**PROBLEM TO WORK ON:** Print the lines below exactly, starting with the line that contains "দেয়ালে ঝুলানোর জন্য" and going on through the line that contains "PRODUCT DESCRIPTION".

(Beginning of AVAILABLE DATA)

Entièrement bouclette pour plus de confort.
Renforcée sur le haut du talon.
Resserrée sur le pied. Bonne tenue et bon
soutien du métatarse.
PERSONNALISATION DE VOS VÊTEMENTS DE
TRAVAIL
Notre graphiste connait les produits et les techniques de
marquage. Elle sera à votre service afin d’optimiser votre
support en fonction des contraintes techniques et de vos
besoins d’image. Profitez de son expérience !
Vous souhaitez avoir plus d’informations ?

(End of AVAILABLE DATA)
(Beginning of AVAILABLE DATA)

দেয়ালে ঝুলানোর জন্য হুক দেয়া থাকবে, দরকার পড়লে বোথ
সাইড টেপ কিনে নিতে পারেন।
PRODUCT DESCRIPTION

(End of AVAILABLE DATA)

**EXPECTED ANSWER:**
দেয়ালে ঝুলানোর জন্য হুক দেয়া থাকবে, দরকার পড়লে বোথ
সাইড টেপ কিনে নিতে পারেন।
PRODUCT DESCRIPTION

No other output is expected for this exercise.